Sylvia se tituló doña
Lázaro. Ha vuelto, o la han sacado, del otro lado, la tercera vez.
“…La muchedumbre come cacahuetes
y entra atropellándose para ver
cómo me quitan el sudario….
el gran strip tease.
Caballeros, damas,
he aquí mis manos,
mis rodillas.
Puede que esté en el pellejo, y en los
huesos,
pero soy la misma mujer, idéntica en
todo.
La primera vez que ocurrió tenía diez
años.
Fue un accidente.
La segunda vez quería
aguantar, y no regresar nunca más.
Me cerré
como una concha marina.
Tuvieron que repetir y repetir mi
nombre,
y sacarme los gusanos, como perlas
pegajosas.
Morir
es un arte, como cualquier otra cosa.
Yo lo hago excepcionalmente bien.
Lo hago de manera que parece un
infierno.
Lo hago de manera que parece de verdad.
Supongo que podría decirse que tengo
vocación.
Es muy fácil hacerlo en una celda.
Es muy fácil hacerlo y quedarse ahí.
Es el regreso
teatral, en plena luz del día,
al mismo lugar, al mismo rostro, al
mismo grito
embrutecido, divertido:
“¡Un milagro!”,
lo que me fastidia.
Hay un cargo
por echar un vistazo a mis cicatrices,
hay un cargo
por escuchar el latido de mi corazón…
sí: va.
Y hay un cargo, un cargo mucho mayor,
por una palabra, por tocar,
o por un poco de sangre,
o por una hebra de mis cabellos, o un
retal de mi ropa…”[1]
Entro.
Pago.
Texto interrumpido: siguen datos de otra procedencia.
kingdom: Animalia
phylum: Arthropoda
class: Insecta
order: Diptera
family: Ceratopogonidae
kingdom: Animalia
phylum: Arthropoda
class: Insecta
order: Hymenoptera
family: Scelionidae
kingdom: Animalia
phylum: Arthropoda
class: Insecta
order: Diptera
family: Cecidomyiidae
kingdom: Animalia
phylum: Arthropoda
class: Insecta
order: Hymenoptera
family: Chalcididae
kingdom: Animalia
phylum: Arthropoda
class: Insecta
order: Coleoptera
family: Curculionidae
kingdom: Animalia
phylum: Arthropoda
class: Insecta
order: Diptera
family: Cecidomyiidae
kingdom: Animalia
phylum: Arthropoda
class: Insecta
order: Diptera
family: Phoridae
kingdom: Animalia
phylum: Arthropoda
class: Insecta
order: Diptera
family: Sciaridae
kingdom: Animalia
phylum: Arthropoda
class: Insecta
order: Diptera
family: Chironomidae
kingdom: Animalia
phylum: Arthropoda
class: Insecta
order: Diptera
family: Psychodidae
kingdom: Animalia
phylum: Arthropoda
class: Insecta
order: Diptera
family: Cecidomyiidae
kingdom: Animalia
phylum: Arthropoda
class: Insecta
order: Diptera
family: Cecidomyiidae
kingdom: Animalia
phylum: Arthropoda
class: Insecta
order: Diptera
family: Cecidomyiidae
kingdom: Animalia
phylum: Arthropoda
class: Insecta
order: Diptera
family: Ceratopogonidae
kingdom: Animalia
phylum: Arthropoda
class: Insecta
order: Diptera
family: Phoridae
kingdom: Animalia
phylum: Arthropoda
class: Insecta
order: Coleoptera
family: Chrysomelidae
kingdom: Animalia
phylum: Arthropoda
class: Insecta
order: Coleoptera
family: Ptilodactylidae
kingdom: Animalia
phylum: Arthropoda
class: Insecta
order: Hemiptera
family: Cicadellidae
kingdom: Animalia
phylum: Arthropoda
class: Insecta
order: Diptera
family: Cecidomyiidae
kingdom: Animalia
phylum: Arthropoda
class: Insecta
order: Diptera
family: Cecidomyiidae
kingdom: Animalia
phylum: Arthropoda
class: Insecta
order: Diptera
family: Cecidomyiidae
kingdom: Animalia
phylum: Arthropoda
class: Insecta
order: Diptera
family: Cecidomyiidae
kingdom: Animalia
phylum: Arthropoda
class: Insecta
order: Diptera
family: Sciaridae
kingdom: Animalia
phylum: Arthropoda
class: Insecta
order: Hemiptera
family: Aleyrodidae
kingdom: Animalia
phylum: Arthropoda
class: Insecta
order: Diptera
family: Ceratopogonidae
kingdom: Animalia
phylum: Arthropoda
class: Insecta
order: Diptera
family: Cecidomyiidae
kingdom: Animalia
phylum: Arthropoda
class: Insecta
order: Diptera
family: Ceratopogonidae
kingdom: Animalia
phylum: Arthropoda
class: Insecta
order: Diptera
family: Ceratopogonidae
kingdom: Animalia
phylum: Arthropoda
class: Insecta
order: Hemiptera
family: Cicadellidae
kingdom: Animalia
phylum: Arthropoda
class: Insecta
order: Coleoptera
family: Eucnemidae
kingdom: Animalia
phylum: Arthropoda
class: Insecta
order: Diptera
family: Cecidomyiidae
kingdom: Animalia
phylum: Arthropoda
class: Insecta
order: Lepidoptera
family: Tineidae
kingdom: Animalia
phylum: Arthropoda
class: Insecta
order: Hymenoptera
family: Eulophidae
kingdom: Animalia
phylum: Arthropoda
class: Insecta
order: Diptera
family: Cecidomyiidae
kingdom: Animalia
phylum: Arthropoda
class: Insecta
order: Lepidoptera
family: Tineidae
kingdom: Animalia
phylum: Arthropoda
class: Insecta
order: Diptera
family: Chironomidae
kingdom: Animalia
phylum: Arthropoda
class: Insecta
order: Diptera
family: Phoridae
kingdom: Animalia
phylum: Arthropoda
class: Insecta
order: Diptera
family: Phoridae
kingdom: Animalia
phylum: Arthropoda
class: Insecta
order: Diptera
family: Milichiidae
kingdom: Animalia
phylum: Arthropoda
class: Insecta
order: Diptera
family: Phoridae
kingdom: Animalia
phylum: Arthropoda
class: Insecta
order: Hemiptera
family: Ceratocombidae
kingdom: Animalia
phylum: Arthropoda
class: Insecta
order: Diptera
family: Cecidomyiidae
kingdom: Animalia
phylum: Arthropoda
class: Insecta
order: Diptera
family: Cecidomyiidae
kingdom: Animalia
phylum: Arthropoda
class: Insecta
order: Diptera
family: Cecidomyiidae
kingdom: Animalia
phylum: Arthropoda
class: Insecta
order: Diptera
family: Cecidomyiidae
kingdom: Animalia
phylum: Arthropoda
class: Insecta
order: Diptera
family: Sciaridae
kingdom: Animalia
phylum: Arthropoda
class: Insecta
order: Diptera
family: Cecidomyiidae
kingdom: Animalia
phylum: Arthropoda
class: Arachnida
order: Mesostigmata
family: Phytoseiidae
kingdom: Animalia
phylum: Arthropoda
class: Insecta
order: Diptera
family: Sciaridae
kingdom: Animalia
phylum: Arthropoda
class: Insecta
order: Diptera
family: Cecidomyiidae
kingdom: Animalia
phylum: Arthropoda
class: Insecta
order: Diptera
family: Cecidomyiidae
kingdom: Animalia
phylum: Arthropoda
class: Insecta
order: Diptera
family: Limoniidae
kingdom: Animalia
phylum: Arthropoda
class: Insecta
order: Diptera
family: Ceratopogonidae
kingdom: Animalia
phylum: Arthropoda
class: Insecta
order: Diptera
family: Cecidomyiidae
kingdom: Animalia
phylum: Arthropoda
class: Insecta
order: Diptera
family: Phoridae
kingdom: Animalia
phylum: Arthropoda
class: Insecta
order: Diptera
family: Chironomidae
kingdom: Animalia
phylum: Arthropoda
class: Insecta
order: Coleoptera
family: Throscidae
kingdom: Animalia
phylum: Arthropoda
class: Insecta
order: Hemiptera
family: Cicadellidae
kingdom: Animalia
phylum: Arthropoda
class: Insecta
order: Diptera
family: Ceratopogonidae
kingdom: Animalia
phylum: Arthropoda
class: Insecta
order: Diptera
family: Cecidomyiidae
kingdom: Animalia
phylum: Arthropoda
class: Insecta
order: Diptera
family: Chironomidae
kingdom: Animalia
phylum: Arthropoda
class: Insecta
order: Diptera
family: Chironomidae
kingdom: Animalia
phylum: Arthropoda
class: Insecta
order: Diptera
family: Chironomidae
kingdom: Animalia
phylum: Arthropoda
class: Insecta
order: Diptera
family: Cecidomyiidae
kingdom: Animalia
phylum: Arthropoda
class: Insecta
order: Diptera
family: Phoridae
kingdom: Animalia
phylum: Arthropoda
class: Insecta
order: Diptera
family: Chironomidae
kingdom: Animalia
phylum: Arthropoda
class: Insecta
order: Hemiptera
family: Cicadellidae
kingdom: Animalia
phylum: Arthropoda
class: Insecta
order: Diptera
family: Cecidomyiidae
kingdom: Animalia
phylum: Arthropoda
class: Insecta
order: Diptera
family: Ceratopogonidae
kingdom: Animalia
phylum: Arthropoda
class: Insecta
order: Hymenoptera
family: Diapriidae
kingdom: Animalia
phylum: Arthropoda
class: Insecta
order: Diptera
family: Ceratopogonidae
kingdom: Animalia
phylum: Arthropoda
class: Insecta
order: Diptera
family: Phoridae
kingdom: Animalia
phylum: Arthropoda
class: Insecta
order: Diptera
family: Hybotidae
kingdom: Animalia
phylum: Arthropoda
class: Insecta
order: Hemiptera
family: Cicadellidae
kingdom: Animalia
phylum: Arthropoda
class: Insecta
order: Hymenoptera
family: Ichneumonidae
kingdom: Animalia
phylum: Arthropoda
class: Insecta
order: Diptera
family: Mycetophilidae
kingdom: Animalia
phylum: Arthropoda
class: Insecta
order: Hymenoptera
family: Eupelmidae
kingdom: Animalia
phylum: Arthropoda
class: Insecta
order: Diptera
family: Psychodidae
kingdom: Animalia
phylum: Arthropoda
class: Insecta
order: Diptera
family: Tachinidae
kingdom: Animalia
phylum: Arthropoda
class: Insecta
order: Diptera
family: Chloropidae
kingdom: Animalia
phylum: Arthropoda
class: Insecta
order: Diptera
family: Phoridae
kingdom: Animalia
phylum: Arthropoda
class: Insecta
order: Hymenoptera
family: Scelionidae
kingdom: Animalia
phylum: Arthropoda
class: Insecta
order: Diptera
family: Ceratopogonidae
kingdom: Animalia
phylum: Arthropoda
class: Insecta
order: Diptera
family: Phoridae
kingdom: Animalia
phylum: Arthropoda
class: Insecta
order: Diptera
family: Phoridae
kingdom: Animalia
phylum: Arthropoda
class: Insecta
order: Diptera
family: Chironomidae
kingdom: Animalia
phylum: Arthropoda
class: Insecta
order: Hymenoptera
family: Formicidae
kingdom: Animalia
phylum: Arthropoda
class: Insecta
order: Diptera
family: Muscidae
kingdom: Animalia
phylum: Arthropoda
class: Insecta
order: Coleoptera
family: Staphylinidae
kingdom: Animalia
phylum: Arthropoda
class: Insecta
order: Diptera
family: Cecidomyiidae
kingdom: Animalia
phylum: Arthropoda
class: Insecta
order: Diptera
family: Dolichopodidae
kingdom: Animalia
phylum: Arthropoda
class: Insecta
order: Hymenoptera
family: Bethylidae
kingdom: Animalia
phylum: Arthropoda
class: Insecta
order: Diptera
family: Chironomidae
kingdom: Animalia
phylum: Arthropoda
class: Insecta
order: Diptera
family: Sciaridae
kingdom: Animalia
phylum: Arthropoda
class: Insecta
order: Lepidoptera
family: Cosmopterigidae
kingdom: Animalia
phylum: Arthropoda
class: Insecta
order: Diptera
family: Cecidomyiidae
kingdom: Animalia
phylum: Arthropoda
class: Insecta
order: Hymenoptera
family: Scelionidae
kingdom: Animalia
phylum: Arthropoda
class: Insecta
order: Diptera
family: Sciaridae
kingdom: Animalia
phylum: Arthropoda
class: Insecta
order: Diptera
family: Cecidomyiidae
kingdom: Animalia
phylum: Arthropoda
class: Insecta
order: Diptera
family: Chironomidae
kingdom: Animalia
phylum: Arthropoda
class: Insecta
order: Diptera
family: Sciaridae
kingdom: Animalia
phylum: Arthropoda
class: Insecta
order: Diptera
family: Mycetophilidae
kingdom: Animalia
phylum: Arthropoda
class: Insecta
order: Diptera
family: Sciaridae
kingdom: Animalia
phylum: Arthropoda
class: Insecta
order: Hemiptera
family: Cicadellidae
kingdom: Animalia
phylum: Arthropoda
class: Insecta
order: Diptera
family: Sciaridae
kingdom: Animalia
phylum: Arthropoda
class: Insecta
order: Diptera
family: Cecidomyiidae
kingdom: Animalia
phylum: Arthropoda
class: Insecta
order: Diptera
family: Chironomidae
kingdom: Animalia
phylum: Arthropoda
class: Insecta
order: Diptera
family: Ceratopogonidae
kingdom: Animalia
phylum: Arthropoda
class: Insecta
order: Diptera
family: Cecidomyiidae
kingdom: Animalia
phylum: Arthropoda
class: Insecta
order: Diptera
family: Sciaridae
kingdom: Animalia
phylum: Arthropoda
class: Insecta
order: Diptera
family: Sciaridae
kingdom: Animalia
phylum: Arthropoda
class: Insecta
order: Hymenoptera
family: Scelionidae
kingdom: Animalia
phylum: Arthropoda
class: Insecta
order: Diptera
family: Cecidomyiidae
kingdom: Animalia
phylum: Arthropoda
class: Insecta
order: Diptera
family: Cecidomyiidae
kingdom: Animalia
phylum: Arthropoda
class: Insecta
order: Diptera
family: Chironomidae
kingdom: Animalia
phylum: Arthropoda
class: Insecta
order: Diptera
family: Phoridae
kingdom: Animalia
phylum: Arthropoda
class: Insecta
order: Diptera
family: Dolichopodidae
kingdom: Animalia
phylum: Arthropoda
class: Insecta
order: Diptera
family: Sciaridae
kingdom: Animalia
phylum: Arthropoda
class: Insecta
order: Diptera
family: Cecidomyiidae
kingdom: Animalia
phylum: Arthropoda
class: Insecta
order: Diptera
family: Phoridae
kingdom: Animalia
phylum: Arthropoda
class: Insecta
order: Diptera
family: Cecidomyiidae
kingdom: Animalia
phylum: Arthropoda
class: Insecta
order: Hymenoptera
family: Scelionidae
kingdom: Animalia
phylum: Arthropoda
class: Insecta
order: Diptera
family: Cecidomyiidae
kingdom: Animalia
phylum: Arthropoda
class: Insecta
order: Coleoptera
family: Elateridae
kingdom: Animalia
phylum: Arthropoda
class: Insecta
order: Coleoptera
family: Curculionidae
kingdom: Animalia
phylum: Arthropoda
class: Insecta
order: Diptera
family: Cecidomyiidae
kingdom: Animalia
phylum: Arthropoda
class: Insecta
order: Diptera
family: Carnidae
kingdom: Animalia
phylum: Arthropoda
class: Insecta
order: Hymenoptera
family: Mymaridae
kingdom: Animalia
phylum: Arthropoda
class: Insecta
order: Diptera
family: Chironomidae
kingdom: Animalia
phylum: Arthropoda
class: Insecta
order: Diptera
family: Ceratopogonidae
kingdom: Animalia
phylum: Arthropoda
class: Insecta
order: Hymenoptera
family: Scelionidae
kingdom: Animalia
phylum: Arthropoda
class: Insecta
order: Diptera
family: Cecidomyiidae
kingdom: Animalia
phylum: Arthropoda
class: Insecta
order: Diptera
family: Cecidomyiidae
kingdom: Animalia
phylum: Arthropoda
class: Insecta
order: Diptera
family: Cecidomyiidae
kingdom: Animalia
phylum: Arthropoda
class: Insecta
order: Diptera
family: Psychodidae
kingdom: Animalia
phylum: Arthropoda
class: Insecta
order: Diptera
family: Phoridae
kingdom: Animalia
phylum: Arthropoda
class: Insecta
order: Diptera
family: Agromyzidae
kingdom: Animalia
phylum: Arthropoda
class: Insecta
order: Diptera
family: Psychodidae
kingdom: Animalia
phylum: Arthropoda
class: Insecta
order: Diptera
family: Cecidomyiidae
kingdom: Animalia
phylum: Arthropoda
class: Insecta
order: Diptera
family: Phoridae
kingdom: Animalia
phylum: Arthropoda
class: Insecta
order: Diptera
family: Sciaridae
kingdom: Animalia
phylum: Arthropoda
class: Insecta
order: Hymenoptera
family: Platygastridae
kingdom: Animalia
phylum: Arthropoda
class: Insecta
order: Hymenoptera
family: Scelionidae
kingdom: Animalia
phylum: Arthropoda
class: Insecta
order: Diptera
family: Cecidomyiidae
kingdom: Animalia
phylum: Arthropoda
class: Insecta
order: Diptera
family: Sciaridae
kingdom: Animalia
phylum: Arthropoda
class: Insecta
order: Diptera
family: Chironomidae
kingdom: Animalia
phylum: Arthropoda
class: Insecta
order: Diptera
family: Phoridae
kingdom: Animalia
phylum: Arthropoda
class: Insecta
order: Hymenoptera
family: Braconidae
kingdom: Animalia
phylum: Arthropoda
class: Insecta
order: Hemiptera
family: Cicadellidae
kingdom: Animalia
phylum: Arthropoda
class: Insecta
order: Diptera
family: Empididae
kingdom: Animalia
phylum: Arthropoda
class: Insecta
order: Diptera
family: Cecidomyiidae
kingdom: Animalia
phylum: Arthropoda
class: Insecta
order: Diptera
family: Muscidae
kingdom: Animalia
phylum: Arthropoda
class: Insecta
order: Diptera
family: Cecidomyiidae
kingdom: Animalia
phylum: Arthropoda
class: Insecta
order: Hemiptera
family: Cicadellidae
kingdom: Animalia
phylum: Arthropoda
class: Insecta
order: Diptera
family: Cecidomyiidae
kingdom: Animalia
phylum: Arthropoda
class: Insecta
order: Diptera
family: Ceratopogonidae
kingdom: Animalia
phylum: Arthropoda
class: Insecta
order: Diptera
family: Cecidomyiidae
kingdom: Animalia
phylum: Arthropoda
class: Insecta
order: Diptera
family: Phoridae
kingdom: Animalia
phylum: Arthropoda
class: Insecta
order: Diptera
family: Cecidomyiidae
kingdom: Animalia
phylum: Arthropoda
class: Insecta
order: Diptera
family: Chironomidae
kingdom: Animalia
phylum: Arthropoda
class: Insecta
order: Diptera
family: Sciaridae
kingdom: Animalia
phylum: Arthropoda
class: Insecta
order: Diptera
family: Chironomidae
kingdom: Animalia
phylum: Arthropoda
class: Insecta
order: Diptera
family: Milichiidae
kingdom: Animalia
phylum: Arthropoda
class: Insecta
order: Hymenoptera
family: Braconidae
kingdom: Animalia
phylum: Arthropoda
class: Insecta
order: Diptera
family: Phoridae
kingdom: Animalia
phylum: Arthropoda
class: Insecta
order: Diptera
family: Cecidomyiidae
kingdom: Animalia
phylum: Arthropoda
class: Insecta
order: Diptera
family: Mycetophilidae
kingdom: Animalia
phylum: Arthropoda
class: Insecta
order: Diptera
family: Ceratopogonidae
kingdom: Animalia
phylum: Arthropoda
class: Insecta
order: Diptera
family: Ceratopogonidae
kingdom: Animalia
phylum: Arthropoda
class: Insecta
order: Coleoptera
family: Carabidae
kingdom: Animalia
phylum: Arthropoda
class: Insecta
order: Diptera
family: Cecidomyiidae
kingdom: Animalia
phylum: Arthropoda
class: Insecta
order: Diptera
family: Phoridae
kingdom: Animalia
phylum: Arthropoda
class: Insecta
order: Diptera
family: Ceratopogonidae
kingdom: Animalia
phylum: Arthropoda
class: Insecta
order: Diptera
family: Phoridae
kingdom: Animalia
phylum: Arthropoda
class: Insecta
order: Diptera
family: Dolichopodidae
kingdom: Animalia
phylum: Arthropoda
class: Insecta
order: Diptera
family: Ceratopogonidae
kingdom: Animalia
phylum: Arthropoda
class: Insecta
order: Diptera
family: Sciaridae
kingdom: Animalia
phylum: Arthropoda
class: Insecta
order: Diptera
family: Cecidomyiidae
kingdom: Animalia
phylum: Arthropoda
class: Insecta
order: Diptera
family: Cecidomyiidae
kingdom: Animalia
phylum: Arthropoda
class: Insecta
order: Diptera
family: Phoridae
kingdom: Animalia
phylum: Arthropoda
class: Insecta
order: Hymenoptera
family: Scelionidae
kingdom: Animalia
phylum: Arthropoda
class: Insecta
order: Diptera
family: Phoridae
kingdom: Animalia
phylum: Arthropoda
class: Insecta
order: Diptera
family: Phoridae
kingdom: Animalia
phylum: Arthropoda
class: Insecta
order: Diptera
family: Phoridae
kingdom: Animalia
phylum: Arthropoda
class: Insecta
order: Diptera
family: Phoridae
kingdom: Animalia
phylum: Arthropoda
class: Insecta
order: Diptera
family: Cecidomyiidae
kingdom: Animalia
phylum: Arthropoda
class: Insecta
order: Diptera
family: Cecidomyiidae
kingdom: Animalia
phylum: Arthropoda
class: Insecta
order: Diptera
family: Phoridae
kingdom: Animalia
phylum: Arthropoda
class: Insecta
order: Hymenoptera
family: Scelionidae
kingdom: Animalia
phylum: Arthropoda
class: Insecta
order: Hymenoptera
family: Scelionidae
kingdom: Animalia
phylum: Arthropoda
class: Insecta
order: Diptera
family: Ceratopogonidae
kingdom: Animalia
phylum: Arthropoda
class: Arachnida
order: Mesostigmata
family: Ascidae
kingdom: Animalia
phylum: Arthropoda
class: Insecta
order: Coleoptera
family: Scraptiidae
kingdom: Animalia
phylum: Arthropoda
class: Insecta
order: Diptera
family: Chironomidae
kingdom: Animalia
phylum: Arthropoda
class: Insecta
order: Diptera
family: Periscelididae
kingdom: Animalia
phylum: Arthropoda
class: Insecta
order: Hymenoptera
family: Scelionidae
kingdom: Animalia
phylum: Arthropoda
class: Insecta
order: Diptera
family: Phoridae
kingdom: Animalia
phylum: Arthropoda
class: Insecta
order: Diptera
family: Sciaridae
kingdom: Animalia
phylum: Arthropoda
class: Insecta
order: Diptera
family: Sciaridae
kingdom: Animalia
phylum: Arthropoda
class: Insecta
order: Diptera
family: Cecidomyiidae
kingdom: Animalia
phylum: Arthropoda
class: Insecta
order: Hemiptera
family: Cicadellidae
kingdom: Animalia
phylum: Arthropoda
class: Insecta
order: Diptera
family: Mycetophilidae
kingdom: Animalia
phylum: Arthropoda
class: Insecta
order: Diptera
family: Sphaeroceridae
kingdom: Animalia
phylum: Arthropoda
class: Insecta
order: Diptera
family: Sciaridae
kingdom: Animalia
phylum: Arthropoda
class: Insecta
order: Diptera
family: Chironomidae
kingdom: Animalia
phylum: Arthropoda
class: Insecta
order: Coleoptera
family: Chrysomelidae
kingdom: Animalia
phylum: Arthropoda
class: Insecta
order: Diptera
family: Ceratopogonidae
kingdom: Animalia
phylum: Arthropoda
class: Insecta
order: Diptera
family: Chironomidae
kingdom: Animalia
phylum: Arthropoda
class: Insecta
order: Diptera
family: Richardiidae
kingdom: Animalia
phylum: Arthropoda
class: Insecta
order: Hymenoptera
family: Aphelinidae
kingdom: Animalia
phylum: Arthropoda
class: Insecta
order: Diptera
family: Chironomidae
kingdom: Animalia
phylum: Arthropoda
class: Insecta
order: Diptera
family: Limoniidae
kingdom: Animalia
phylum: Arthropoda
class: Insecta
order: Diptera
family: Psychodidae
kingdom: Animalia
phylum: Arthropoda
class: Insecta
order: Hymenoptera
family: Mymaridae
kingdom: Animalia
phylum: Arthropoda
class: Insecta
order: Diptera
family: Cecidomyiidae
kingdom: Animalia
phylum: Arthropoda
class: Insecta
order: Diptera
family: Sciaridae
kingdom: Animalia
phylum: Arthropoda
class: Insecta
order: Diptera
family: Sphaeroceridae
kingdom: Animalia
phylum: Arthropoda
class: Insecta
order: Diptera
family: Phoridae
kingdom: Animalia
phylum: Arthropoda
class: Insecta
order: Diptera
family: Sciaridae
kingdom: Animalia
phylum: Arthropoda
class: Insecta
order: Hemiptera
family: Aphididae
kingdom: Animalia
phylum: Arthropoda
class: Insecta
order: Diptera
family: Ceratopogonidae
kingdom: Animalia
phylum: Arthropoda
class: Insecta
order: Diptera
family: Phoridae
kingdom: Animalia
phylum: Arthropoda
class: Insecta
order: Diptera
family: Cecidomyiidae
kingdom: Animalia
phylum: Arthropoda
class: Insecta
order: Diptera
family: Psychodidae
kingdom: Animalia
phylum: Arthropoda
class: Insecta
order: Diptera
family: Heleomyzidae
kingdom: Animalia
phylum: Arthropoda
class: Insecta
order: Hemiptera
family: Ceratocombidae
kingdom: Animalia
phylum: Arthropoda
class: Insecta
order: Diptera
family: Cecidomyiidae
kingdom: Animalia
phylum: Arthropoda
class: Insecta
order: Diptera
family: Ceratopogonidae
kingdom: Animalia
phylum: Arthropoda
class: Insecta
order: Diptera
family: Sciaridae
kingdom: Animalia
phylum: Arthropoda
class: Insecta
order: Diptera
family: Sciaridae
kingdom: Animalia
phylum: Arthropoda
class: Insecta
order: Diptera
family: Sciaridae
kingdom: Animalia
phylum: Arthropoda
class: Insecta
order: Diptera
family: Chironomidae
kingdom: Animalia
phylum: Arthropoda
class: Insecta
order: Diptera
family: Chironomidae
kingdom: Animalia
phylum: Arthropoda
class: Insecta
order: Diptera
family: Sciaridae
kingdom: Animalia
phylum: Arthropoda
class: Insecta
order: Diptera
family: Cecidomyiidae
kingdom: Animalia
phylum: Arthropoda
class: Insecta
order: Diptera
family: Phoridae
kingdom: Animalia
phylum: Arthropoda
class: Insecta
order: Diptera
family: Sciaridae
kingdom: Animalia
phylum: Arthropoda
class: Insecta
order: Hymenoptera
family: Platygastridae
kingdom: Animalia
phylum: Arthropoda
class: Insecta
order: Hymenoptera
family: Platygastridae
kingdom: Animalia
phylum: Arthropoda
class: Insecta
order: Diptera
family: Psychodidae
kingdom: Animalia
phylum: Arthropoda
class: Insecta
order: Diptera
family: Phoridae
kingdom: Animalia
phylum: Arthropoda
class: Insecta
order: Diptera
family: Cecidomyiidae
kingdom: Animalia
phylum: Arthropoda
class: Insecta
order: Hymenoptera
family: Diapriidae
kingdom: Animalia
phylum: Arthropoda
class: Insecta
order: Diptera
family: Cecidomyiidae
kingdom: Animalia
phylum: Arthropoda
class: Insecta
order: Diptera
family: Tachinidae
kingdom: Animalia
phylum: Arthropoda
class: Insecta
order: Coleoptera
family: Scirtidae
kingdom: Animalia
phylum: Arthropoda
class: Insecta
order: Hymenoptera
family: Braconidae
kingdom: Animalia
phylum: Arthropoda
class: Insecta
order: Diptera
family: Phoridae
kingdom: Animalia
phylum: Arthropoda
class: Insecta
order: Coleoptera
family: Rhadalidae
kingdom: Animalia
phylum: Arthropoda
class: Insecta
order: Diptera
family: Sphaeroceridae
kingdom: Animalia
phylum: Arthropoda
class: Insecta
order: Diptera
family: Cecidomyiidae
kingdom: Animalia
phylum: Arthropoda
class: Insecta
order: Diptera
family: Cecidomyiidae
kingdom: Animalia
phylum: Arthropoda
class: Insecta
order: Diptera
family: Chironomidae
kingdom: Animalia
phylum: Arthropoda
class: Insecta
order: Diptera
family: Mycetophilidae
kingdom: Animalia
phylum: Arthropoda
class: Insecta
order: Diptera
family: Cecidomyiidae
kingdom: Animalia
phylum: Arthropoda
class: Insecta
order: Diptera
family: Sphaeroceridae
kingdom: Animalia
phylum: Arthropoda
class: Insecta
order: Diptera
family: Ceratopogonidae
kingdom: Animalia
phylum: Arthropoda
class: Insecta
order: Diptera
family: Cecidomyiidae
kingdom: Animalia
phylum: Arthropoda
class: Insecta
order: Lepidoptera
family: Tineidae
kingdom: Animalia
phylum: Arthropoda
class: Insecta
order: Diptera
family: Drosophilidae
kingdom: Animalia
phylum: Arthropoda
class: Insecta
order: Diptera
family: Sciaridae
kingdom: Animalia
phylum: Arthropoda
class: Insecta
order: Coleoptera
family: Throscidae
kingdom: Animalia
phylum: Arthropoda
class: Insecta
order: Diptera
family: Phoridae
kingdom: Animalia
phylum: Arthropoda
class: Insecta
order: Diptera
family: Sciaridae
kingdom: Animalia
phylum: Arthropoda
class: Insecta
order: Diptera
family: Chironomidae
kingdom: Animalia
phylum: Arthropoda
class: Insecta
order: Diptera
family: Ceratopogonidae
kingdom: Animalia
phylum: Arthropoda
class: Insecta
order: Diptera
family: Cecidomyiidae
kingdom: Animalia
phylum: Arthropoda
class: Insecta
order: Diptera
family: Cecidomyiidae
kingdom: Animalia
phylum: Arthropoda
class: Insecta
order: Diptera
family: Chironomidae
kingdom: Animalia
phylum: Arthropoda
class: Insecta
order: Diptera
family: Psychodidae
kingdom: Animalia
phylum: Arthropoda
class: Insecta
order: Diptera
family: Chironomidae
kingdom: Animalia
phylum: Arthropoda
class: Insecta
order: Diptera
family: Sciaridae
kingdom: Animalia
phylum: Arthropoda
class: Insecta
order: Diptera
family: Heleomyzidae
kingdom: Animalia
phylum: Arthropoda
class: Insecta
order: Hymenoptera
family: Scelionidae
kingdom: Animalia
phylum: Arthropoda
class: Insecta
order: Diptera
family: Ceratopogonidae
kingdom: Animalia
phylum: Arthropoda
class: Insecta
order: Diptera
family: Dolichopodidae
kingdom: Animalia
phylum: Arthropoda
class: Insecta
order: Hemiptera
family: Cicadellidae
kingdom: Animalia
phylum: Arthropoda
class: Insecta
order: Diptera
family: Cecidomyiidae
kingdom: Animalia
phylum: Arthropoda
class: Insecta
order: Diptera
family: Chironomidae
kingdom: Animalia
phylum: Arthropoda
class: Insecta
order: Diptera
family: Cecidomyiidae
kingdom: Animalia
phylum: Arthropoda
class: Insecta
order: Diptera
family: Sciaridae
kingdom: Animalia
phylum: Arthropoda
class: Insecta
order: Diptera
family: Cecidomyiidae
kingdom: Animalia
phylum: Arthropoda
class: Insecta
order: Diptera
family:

La miro. La toco. La traduzco.[2]
A Sylvia le pesó su
padre. Voy a ver lo que tuvo con Otto Plath, o con su fantasma, leyendo primero
en su poesía, en sus Diarios, y en su correspondencia, y luego en las Cartas de cumpleaños, el libro de poemas
donde su marido, Ted Hughes, reescribió su historia.